The land shimmered in afternoon’s liquid heat, but the daylight had only a short season left. Before long would come fiery sunset and evening cool, and I had a decision to make. Where would I spend the rest of the day?
I could retire to my Foyer, and spend the night talking and laughing with old friends until the fire burned down to glowing embers in the fireplace. I could go to the Observatory and spend a night among the stars and the planets, or I could retire to the Loft or the Library, to read or meditate on dreams by the light of lamps turned down low. Or I could stay in the Garden all night, lying in the soft grass and watching fireflies come out like little candles.
I could have done any of these things – but I wasn’t going to. As much as I loved it there, to stay in my home by myself would have been selfish, for I had another calling demanding my attention, and somewhere else to be. In truth, I had only been in the Garden to prepare myself for that journey, and now it was the appointed time to set out. I slung my bag over one shoulder and set out for the desert.
In one sense it was far away from my home, but in another sense, the two were not as distant as one might think. I knew the path well, for I had journeyed it many times, and soon I stood before the gateway to the desert.
It was at the end of a long, winding road of dusty, hard-beaten earth. The vegetation had been dwindling all along the way, from lush gardens and forests to tough, wiry scrubland and gray marsh, but here even that came to an end. Before me, the cracked, red earth faded out into windblown white sand, barren and lifeless. The sun beat down hot and harsh, and I could feel the approaching heat on my face.
The edge of the desert was marked by a crude fence, long since collapsed. It had been baked in ovenlike heat and scoured by blowing sand for countless years, and was now little more than sun-bleached, wind-seared driftwood tangled with rusted twists of wire. No matter. Its purpose was as a marker, as a boundary, and that it still served. Where the road led up to the edge of the sands, there stood a crumbling arch of red stone. Words might once have been carved on its surface, perhaps a proscription or a warning, but now it was too pitted and eroded to be sure. Beyond the arch lay only high, rolling dunes.

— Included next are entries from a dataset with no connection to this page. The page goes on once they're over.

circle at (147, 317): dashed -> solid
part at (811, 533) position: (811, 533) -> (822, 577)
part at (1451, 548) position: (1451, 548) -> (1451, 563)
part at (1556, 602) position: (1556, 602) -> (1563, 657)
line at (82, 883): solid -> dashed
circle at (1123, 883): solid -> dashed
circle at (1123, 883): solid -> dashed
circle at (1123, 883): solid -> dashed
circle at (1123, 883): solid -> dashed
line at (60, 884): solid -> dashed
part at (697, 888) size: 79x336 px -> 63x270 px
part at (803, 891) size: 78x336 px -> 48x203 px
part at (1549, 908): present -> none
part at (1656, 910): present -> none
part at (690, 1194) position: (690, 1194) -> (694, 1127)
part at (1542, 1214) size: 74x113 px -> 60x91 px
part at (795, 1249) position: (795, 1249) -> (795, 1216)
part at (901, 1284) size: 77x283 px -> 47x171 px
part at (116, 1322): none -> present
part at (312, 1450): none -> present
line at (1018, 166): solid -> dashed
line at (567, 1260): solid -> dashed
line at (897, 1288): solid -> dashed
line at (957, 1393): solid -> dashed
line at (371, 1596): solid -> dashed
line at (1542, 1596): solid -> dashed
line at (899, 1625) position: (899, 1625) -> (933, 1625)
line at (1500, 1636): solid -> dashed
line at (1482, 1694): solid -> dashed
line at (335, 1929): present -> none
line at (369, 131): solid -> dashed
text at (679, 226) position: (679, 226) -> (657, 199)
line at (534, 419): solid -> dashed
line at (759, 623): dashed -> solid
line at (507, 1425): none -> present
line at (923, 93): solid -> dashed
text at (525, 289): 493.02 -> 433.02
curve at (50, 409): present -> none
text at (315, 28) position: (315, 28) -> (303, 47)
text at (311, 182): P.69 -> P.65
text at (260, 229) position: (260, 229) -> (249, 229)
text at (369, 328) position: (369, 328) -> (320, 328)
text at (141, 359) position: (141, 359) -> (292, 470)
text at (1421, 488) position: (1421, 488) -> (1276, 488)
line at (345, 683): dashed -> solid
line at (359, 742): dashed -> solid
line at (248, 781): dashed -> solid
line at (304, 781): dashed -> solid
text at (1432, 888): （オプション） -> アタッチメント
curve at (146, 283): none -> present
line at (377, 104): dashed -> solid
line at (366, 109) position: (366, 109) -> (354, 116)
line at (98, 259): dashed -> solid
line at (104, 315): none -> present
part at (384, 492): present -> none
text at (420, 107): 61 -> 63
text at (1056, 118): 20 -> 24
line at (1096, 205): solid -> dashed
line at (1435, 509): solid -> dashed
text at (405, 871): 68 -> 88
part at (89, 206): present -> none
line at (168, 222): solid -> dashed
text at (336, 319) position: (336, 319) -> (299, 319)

I stood there for a moment, listening, trying to steel myself for what lay ahead. There was no sound in that arid waste, no hint of water or life. The land seemed silent, as if expectant. Waiting. Then a hot, dry wind blew, shivering over the tops of the dunes, and the shifting sand moaned in a ghostly, rattling counterpoint.
It was not too late to turn back, but I wasn’t going to. I had come all this way for a reason, and I would not return until I had found what I sought, futile though the effort might prove to be in the end.
I took a deep breath. The very air in that land was stifling, and I might not get another like it for a long while.
“It’s time,” I told myself, and matching words to action, I stepped forward, through the archway, and plunged into what lay beyond.